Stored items
-*-*-
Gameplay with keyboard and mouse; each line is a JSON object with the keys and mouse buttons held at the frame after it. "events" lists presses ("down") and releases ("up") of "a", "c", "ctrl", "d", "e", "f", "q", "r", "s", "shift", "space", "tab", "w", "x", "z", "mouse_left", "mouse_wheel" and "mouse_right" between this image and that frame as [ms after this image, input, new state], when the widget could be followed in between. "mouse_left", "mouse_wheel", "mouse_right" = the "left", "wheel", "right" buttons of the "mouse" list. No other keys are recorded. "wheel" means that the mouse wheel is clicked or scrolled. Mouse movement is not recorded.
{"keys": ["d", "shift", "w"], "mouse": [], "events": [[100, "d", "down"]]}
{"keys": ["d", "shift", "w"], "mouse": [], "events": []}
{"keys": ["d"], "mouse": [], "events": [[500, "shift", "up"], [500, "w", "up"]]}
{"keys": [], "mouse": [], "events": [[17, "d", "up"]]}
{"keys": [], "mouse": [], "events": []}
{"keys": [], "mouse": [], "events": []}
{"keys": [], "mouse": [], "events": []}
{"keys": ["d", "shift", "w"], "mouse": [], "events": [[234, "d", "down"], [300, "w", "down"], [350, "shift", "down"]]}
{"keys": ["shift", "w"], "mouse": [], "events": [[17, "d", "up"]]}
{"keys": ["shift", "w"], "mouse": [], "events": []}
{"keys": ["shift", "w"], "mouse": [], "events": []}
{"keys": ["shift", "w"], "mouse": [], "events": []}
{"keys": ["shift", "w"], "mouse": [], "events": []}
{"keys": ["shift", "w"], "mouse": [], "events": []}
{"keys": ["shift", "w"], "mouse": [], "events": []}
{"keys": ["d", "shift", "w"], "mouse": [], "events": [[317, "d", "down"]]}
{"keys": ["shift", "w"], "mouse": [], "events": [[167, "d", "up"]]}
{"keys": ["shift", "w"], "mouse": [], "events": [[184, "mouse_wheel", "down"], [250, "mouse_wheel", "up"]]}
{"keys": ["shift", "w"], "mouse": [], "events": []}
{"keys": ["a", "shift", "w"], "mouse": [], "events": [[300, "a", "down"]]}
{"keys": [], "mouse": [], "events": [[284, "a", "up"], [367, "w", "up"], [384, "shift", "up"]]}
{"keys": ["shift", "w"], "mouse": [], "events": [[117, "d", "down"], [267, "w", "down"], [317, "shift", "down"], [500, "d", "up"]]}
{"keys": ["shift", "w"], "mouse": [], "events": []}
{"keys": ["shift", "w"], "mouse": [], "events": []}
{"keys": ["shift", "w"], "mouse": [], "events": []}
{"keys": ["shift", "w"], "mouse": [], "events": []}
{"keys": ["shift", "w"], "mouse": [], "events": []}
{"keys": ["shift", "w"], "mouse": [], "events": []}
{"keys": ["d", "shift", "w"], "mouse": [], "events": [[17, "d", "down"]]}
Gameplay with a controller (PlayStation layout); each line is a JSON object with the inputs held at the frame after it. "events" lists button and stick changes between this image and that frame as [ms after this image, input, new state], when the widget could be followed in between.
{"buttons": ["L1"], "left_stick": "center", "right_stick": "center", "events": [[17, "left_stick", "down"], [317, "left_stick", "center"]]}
-*-*-
Task to complete :: Output the entire data exactly, line for line.

Written answer ::
Gameplay with keyboard and mouse; each line is a JSON object with the keys and mouse buttons held at the frame after it. "events" lists presses ("down") and releases ("up") of "a", "c", "ctrl", "d", "e", "f", "q", "r", "s", "shift", "space", "tab", "w", "x", "z", "mouse_left", "mouse_wheel" and "mouse_right" between this image and that frame as [ms after this image, input, new state], when the widget could be followed in between. "mouse_left", "mouse_wheel", "mouse_right" = the "left", "wheel", "right" buttons of the "mouse" list. No other keys are recorded. "wheel" means that the mouse wheel is clicked or scrolled. Mouse movement is not recorded.
{"keys": ["d", "shift", "w"], "mouse": [], "events": [[100, "d", "down"]]}
{"keys": ["d", "shift", "w"], "mouse": [], "events": []}
{"keys": ["d"], "mouse": [], "events": [[500, "shift", "up"], [500, "w", "up"]]}
{"keys": [], "mouse": [], "events": [[17, "d", "up"]]}
{"keys": [], "mouse": [], "events": []}
{"keys": [], "mouse": [], "events": []}
{"keys": [], "mouse": [], "events": []}
{"keys": ["d", "shift", "w"], "mouse": [], "events": [[234, "d", "down"], [300, "w", "down"], [350, "shift", "down"]]}
{"keys": ["shift", "w"], "mouse": [], "events": [[17, "d", "up"]]}
{"keys": ["shift", "w"], "mouse": [], "events": []}
{"keys": ["shift", "w"], "mouse": [], "events": []}
{"keys": ["shift", "w"], "mouse": [], "events": []}
{"keys": ["shift", "w"], "mouse": [], "events": []}
{"keys": ["shift", "w"], "mouse": [], "events": []}
{"keys": ["shift", "w"], "mouse": [], "events": []}
{"keys": ["d", "shift", "w"], "mouse": [], "events": [[317, "d", "down"]]}
{"keys": ["shift", "w"], "mouse": [], "events": [[167, "d", "up"]]}
{"keys": ["shift", "w"], "mouse": [], "events": [[184, "mouse_wheel", "down"], [250, "mouse_wheel", "up"]]}
{"keys": ["shift", "w"], "mouse": [], "events": []}
{"keys": ["a", "shift", "w"], "mouse": [], "events": [[300, "a", "down"]]}
{"keys": [], "mouse": [], "events": [[284, "a", "up"], [367, "w", "up"], [384, "shift", "up"]]}
{"keys": ["shift", "w"], "mouse": [], "events": [[117, "d", "down"], [267, "w", "down"], [317, "shift", "down"], [500, "d", "up"]]}
{"keys": ["shift", "w"], "mouse": [], "events": []}
{"keys": ["shift", "w"], "mouse": [], "events": []}
{"keys": ["shift", "w"], "mouse": [], "events": []}
{"keys": ["shift", "w"], "mouse": [], "events": []}
{"keys": ["shift", "w"], "mouse": [], "events": []}
{"keys": ["shift", "w"], "mouse": [], "events": []}
{"keys": ["d", "shift", "w"], "mouse": [], "events": [[17, "d", "down"]]}
Gameplay with a controller (PlayStation layout); each line is a JSON object with the inputs held at the frame after it. "events" lists button and stick changes between this image and that frame as [ms after this image, input, new state], when the widget could be followed in between.
{"buttons": ["L1"], "left_stick": "center", "right_stick": "center", "events": [[17, "left_stick", "down"], [317, "left_stick", "center"]]}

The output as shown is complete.